Fashion retailer H&M’s charitable arm, the H&M Foundation, has this week opened a hydrothermal textile recycling plant as the company strives to become “truly circular” by 2030.
The opening of the new pre-industrial sized facility in Hong Kong marks the first time that H&M’s hydrothermal recycling technology is put into practice at scale. The innovative recycling method involves using heat, water and a blend of biodegradable chemicals to separate cotton and polyester from mixed fabrics. Once the fibres are separated, they can be sorted for reuse in new garments, including jeans.
The H&M Foundation claims that this method, which it calls “Garment-to-Garment recycling”, prevents the potential for chemical pollution finding its way into the environment while minimising carbon emissions and costs. While the plant will initially be used by H&M only, the retailer has pledged to licence the technology, so it can be used by other fashion manufacturers.
The Foundation’s innovation lead Erik Bang said the opening of the plant, which was co-funded by The Hong Kong Research Institute of Textiles and Apparel (HKRITA), marks a “significant step towards a new fashion industry that operates within the planetary boundaries”.

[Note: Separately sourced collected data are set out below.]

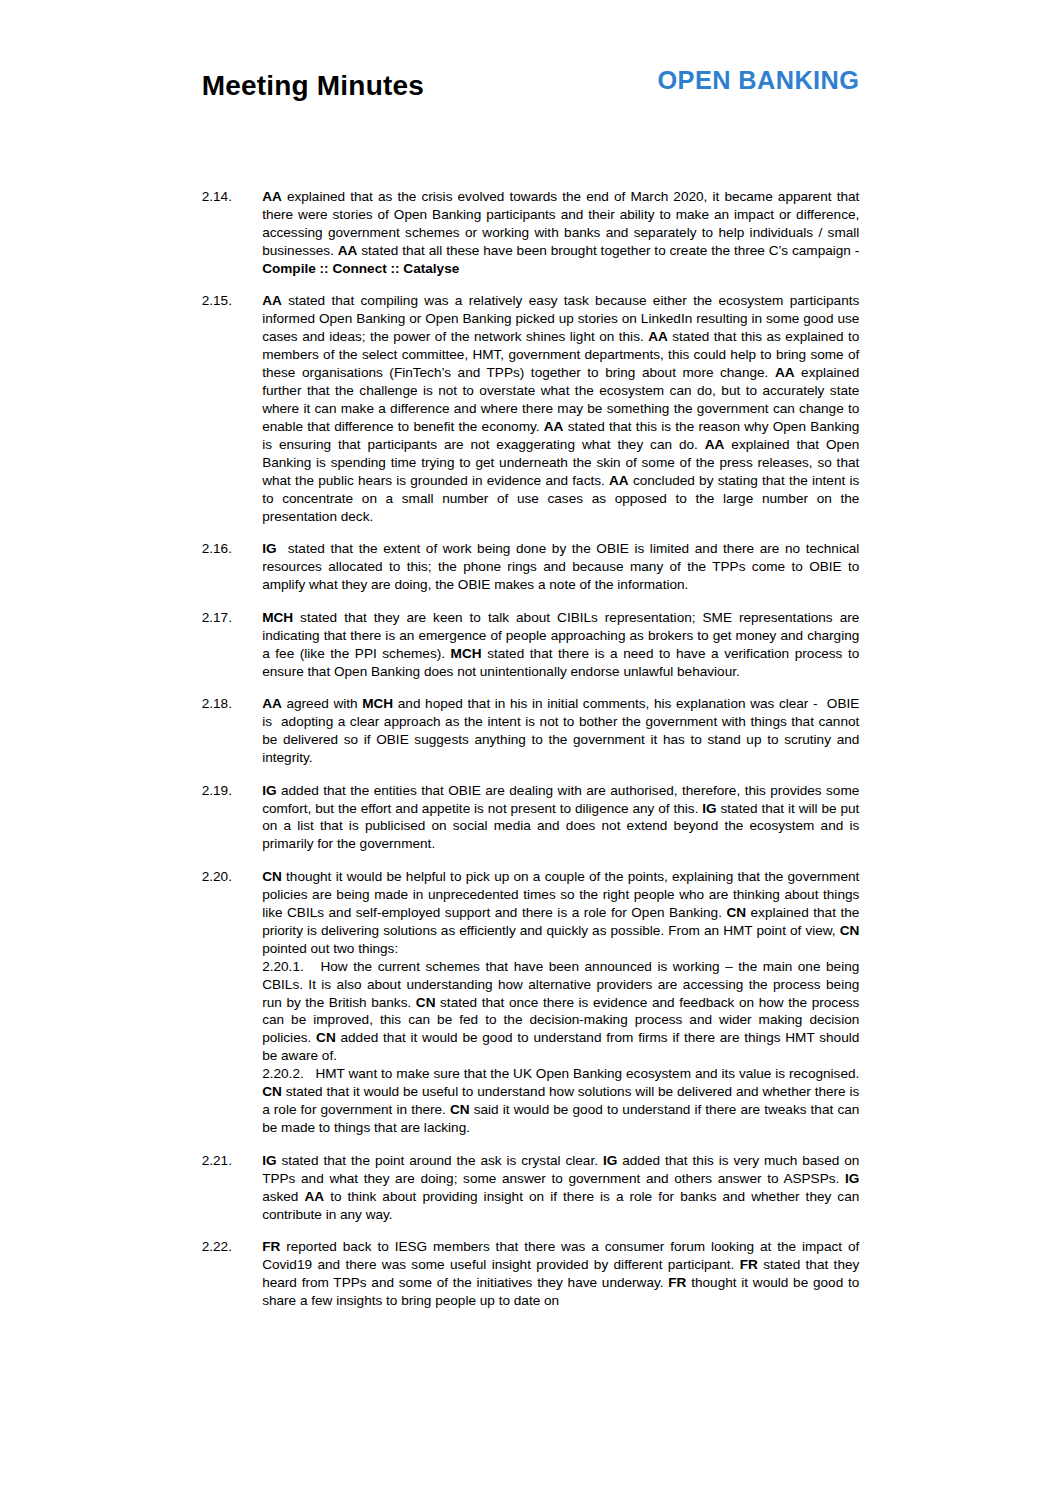Meeting Minutes
OPEN BANKING
2.14.
AA explained that as the crisis evolved towards the end of March 2020, it became apparent that there were stories of Open Banking participants and their ability to make an impact or difference, accessing government schemes or working with banks and separately to help individuals / small businesses. AA stated that all these have been brought together to create the three C’s campaign - Compile :: Connect :: Catalyse
2.15.
AA stated that compiling was a relatively easy task because either the ecosystem participants informed Open Banking or Open Banking picked up stories on LinkedIn resulting in some good use cases and ideas; the power of the network shines light on this. AA stated that this as explained to members of the select committee, HMT, government departments, this could help to bring some of these organisations (FinTech’s and TPPs) together to bring about more change. AA explained further that the challenge is not to overstate what the ecosystem can do, but to accurately state where it can make a difference and where there may be something the government can change to enable that difference to benefit the economy. AA stated that this is the reason why Open Banking is ensuring that participants are not exaggerating what they can do. AA explained that Open Banking is spending time trying to get underneath the skin of some of the press releases, so that what the public hears is grounded in evidence and facts. AA concluded by stating that the intent is to concentrate on a small number of use cases as opposed to the large number on the presentation deck.
2.16.
IG stated that the extent of work being done by the OBIE is limited and there are no technical resources allocated to this; the phone rings and because many of the TPPs come to OBIE to amplify what they are doing, the OBIE makes a note of the information.
2.17.
MCH stated that they are keen to talk about CIBILs representation; SME representations are indicating that there is an emergence of people approaching as brokers to get money and charging a fee (like the PPI schemes). MCH stated that there is a need to have a verification process to ensure that Open Banking does not unintentionally endorse unlawful behaviour.
2.18.
AA agreed with MCH and hoped that in his in initial comments, his explanation was clear - OBIE is adopting a clear approach as the intent is not to bother the government with things that cannot be delivered so if OBIE suggests anything to the government it has to stand up to scrutiny and integrity.
2.19.
IG added that the entities that OBIE are dealing with are authorised, therefore, this provides some comfort, but the effort and appetite is not present to diligence any of this. IG stated that it will be put on a list that is publicised on social media and does not extend beyond the ecosystem and is primarily for the government.
2.20.
CN thought it would be helpful to pick up on a couple of the points, explaining that the government policies are being made in unprecedented times so the right people who are thinking about things like CBILs and self-employed support and there is a role for Open Banking. CN explained that the priority is delivering solutions as efficiently and quickly as possible. From an HMT point of view, CN pointed out two things:
2.20.1. How the current schemes that have been announced is working – the main one being CBILs. It is also about understanding how alternative providers are accessing the process being run by the British banks. CN stated that once there is evidence and feedback on how the process can be improved, this can be fed to the decision-making process and wider making decision policies. CN added that it would be good to understand from firms if there are things HMT should be aware of.
2.20.2. HMT want to make sure that the UK Open Banking ecosystem and its value is recognised. CN stated that it would be useful to understand how solutions will be delivered and whether there is a role for government in there. CN said it would be good to understand if there are tweaks that can be made to things that are lacking.
2.21.
IG stated that the point around the ask is crystal clear. IG added that this is very much based on TPPs and what they are doing; some answer to government and others answer to ASPSPs. IG asked AA to think about providing insight on if there is a role for banks and whether they can contribute in any way.
2.22.
FR reported back to IESG members that there was a consumer forum looking at the impact of Covid19 and there was some useful insight provided by different participant. FR stated that they heard from TPPs and some of the initiatives they have underway. FR thought it would be good to share a few insights to bring people up to date on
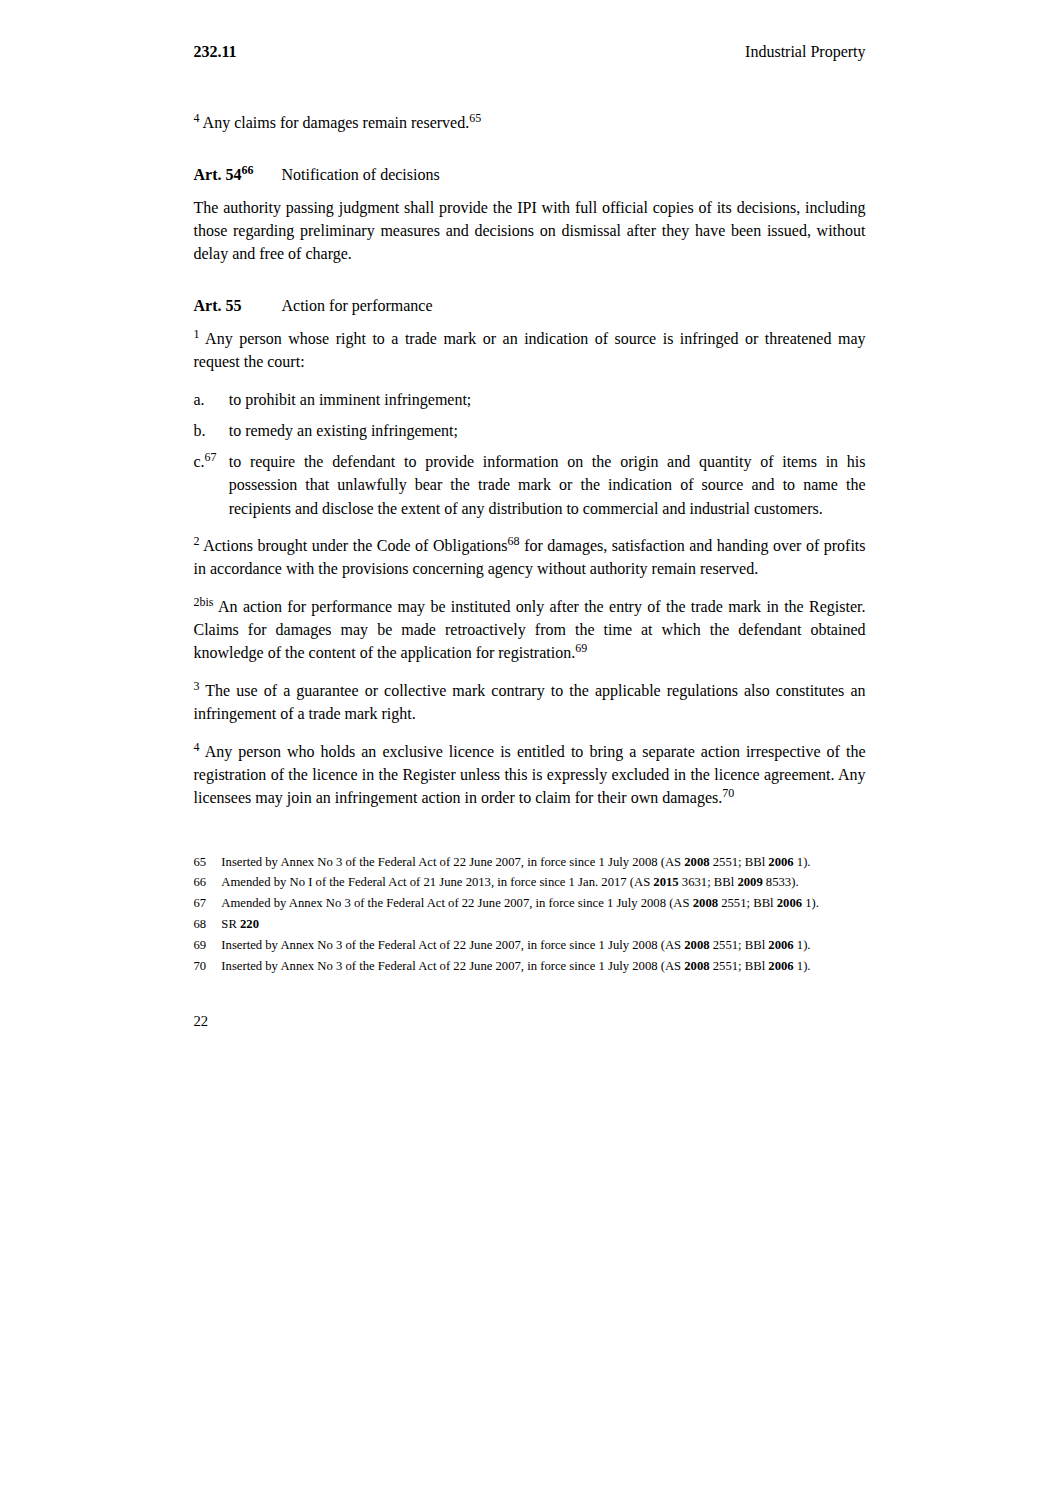232.11 Industrial Property
4 Any claims for damages remain reserved.65
Art. 5466 Notification of decisions
The authority passing judgment shall provide the IPI with full official copies of its decisions, including those regarding preliminary measures and decisions on dismissal after they have been issued, without delay and free of charge.
Art. 55 Action for performance
1 Any person whose right to a trade mark or an indication of source is infringed or threatened may request the court:
a. to prohibit an imminent infringement;
b. to remedy an existing infringement;
c.67to require the defendant to provide information on the origin and quantity of items in his possession that unlawfully bear the trade mark or the indication of source and to name the recipients and disclose the extent of any distribution to commercial and industrial customers.
2 Actions brought under the Code of Obligations68 for damages, satisfaction and handing over of profits in accordance with the provisions concerning agency without authority remain reserved.
2bis An action for performance may be instituted only after the entry of the trade mark in the Register. Claims for damages may be made retroactively from the time at which the defendant obtained knowledge of the content of the application for registration.69
3 The use of a guarantee or collective mark contrary to the applicable regulations also constitutes an infringement of a trade mark right.
4 Any person who holds an exclusive licence is entitled to bring a separate action irrespective of the registration of the licence in the Register unless this is expressly excluded in the licence agreement. Any licensees may join an infringement action in order to claim for their own damages.70
65 Inserted by Annex No 3 of the Federal Act of 22 June 2007, in force since 1 July 2008 (AS 2008 2551; BBl 2006 1).
66 Amended by No I of the Federal Act of 21 June 2013, in force since 1 Jan. 2017 (AS 2015 3631; BBl 2009 8533).
67 Amended by Annex No 3 of the Federal Act of 22 June 2007, in force since 1 July 2008 (AS 2008 2551; BBl 2006 1).
68 SR 220
69 Inserted by Annex No 3 of the Federal Act of 22 June 2007, in force since 1 July 2008 (AS 2008 2551; BBl 2006 1).
70 Inserted by Annex No 3 of the Federal Act of 22 June 2007, in force since 1 July 2008 (AS 2008 2551; BBl 2006 1).
22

“As we scale up and make this technology freely available to the industry, we will reduce the dependence on limited natural resources to dress a growing global population,” Bang said.
Alongside the Garment-to-Garment plant, the H&M Foundation is showcasing a miniaturised version of the recycling technology at a pop-up H&M store in Hong Kong in a bid to educate customers about the importance of recycling. Customers are being encouraged to bring their unwanted or end-of-life clothing to the temporary store, where they will have the chance to see the technology first-hand.
“Seeing is believing, and when customers see with their own eyes what a valuable resource garments at the end of life can be, they can also believe in recycling and recognise the difference their actions can make,” Bang added.